*** Opening of DATA PROVIDED ***

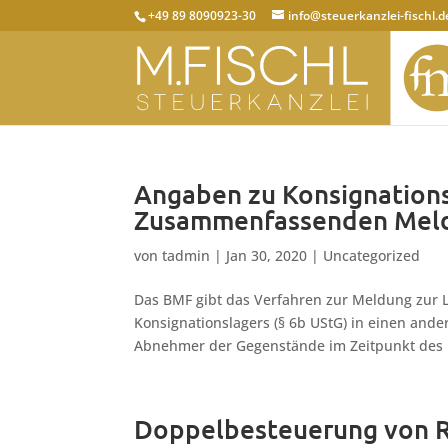
+49 89 8090923-30
info@steuerkanzlei-fischl.d
Angaben zu Konsignationsl
Zusammenfassenden Meld
von
tadmin
|
Jan 30, 2020
|
Uncategorized
Das BMF gibt das Verfahren zur Meldung zur 
Konsignationslagers (§ 6b UStG) in einen and
Abnehmer der Gegenstände im Zeitpunkt des 
Doppelbesteuerung von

*** Close of DATA PROVIDED ***

**PROBLEM TO WORK ON**
Return every line of the records that contains the word "Meldung", copying each one in full.

**COMPLETED TASK**
Das BMF gibt das Verfahren zur Meldung zur 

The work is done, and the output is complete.